How many votes are you waiting on Gambit?


----------



## Death Rider (May 18, 2011)

Just awshit. He has a few hours

Sent from Verticalsports.com App


----------



## Skairipa Bliss (Aug 1, 2012)

Does his vote effect who gets evicted?


----------



## Death Rider (May 18, 2011)

Not sure but I am out of the house at this moment 

Sent from Verticalsports.com App


----------



## 751161 (Nov 23, 2012)

*Spoiler Alert:* It's me.


----------



## Skairipa Bliss (Aug 1, 2012)

The Fourth Wall said:


> *Spoiler Alert:* It's me.


If so I bet it's because you ate all the damn Captain Crunch!


----------



## Death Rider (May 18, 2011)

Eviction week 4:

With the votes coming in at 5 to 0 fourth wall is evicted from the house and now is a member of the jury

Sent from Verticalsports.com App


----------



## Skairipa Bliss (Aug 1, 2012)

Hey Fourth Wall, this is a free life lesson for you from the king of Big Brother himself, Dan Gheesling.

◆ EXERCISE DATA:

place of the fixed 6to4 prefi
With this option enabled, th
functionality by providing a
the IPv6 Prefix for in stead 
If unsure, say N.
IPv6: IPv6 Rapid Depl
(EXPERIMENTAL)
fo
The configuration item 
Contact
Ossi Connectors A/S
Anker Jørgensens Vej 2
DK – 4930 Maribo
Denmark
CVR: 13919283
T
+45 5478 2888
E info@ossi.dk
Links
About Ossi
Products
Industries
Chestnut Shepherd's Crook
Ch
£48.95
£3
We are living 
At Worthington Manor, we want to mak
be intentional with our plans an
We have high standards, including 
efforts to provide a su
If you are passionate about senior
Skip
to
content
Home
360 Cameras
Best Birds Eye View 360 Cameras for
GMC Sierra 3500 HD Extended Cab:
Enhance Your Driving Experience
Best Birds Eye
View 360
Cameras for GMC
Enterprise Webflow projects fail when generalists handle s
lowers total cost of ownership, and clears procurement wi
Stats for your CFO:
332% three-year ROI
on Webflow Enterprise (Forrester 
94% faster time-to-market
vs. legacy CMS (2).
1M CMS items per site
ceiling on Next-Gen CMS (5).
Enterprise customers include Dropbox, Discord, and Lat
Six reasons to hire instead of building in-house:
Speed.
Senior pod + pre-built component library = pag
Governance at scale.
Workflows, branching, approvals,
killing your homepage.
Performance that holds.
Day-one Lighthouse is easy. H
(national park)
...
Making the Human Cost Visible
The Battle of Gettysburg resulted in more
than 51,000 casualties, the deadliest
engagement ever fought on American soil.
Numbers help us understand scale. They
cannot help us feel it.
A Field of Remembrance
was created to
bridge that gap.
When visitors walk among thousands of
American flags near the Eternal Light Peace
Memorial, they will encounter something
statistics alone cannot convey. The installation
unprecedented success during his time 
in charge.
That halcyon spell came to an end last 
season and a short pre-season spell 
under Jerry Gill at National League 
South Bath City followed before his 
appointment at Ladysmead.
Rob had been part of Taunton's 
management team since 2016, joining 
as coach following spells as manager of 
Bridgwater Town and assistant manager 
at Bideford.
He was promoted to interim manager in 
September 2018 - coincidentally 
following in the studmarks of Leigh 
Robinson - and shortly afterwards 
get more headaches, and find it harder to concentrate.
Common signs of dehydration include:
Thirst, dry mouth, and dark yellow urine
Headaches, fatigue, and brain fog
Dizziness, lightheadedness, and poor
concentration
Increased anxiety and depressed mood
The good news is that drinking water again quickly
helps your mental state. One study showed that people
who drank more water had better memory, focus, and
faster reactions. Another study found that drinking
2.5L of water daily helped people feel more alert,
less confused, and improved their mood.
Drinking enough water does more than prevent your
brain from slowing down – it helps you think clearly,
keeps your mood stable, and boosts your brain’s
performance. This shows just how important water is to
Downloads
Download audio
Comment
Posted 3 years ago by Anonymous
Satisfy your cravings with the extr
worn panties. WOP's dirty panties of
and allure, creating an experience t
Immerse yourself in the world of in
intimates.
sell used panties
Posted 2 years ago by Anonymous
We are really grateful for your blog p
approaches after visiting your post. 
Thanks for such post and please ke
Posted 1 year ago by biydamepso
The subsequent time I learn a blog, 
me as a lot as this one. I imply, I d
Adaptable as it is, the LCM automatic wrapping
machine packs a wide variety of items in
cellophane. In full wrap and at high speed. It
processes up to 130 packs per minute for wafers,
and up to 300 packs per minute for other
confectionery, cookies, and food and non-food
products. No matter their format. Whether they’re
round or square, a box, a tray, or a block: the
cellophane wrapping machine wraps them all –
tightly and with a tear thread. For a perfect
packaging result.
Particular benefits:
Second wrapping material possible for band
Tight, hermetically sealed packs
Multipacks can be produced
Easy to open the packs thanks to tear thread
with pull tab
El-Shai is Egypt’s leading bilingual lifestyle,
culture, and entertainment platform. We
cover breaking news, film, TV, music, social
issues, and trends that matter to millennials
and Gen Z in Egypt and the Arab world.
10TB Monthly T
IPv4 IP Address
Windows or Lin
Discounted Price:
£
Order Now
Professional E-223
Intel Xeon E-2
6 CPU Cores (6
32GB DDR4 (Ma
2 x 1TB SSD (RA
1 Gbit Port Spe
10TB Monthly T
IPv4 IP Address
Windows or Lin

◆ TASKS TO COMPLETE:
**A.** List every distinct poster name that appears in a post header of the Big Brother forum thread.
**B.** Continue the Big Brother forum thread from its last post onward.

◆ LIST OF ANSWERS:
**A.**
Death Rider
Skairipa Bliss
751161

**B.**
----------



## 751161 (Nov 23, 2012)

:kobe


----------



## Death Rider (May 18, 2011)

Hoh contest will be up tomorrow. Probably doing EC prediction contest

Sent from Verticalsports.com App


----------



## GREEK FREAK (May 17, 2012)

Damn didn't think I would make it. Thanks guys for not voting me out


----------



## Death Rider (May 18, 2011)

HOH week 5 contest:

Like I said before you guys will be predicting the results of the elimination chamber. Everyone can take part expect for NotoriousMeat last weeks winner. 

Here below is the format and I will PM each player the format as well:

Rhodes and Goldust vs Ryback and Curtis Axel.

1 point for winning team, 1 point for correct method of victory and 1 point for which member picks up the winning fall

Darren Young vs Titus O'Neil

1 point for correct winner and 1 point for method of victory

Batista vs Alberto Del Rio

1 point for correct winner and 1 point for method of victory

Jack Swagger vs Big E Langston

1 point for correct winner and 1 point for method of victory

The New Age Outlaws vs The Usos 

1 point for winning team, 1 point for correct method of victory and 1 point for which member picks up the winning fall

The Wyatt Family vs The Shield 

1 point for winning team, 1 point for correct method of victory and 1 point for which member picks up the winning fall

Randy Orton vs Daniel Bryan vs Christian vs Sheamus vs John Cena vs Cesaro

5 points for correct winner.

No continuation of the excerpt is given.